Lomachenko: Cuando golpeo a Rigo, dirán que he golpeado a un viejo, pequeño chico

Vasyl Lomachenko (8-1, 6 KOs) da otro paso en su evolución el sábado por la noche en el centro de Los Ángeles cuando defienda su título de la OMB de 130 libras contra el colombiano Miguel Marriaga (25-2, 21 KOs) por ESPN. Un gran público estadounidense podrá ver al Boxeador que muchos comparan con Muhammad Ali en términos de talentos. Ambos manejados por Bob Arum cada uno en su momento.


Lomachenko se convirtió en profesional en 2013, y su carrera se ha destacado por sus elegantes victorias. Mientras capturó la imaginación del mundo del boxeo con su devastadora actuación en Beijing en 2008, Lomachenko dice que se cansó de esperar alrededor de cuatro años para cuando finalmente llegó a Londres y "tomó mi segunda medalla de oro".

Junto con su traslado a los Estados Unidos, Lomachenko tuvo que ajustar sus preparaciones de lucha a las exigencias del juego profesional.
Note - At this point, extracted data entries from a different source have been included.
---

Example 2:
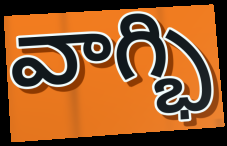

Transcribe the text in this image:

వాగ్భి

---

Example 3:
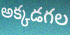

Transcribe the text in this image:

అక్కడగల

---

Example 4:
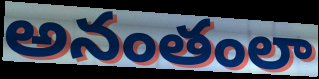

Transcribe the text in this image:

అనంతంలా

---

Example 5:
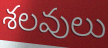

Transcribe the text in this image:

శలవులు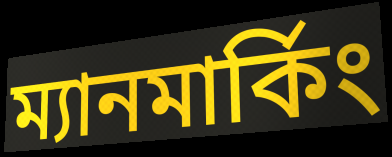
ম্যানমার্কিং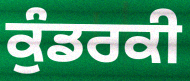
ਕੁੰਡਰਕੀ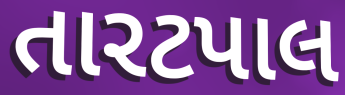
તારટપાલ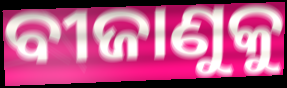
ବୀଜାଣୁକୁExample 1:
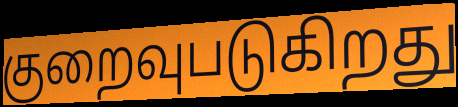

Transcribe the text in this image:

குறைவுபடுகிறது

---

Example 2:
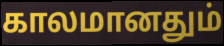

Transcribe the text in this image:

காலமானதும்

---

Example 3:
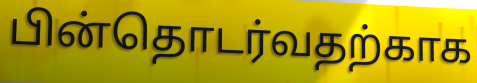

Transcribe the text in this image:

பின்தொடர்வதற்காக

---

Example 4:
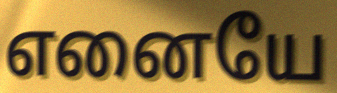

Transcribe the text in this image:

எனையே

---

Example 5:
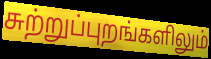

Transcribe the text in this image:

சுற்றுப்புறங்களிலும்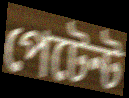
পেটেন্ট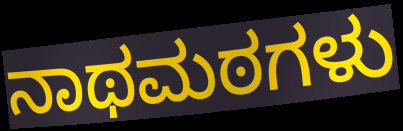
ನಾಥಮಠಗಳು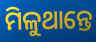
ମିଳୁଥାନ୍ତେ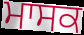
ਮਾਸਕ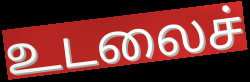
உடலைச்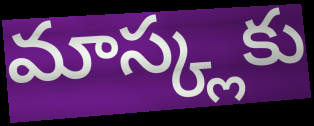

Después de pasar años entrenando para luchar contra varios oponentes en un torneo de dos semanas, ahora pelea sólo tres o cuatro veces al año.

"Cuando yo era un boxeador aficionado, usted (puede que no) conozca a su próximo oponente", dijo. "Tienes que estar preparado para cualquier cosa, eso es mucho más difícil, ahora puedo saber todo sobre mi oponente, estudio todo lo que puede hacer".

Y su campo de entrenamiento en California le proporciona a Lomachenko todo lo que necesita para dominar.

Su padre, Anatoly, supervisa sus preparaciones con un equipo de entrenadores y entrenadores. Su dieta se controla estrictamente a través de comidas pre-preparadas, aunque todavía se enciende su barbacoa para los filetes en sus días libres. Sus entrenadores también lo envuelven en rompecabezas mentales que provocan el cerebro, diseñados para forzarlo a pensar críticamente fuera del ring.

Lomachenko se resiste a la idea de que se enfrentó a Marriaga sólo después de que los mejores boxeadores del mundo en su clase de peso se negaron a aceptarlo a pesar del poder financiero de su promotor, Top Rank. El cubano Guillermo Rigondeaux, otro dos veces medallista de oro olímpico, es uno de los pocos combatientes de renombre que se atreven a llamarle.

Pero Lomachenko responde a Rigondeaux:

"No creo que esa pelea me traiga mucha gloria, porque después de esa pelea, todo el mundo va a estar diciendo que he vencido a un viejo, más pequeño que yo".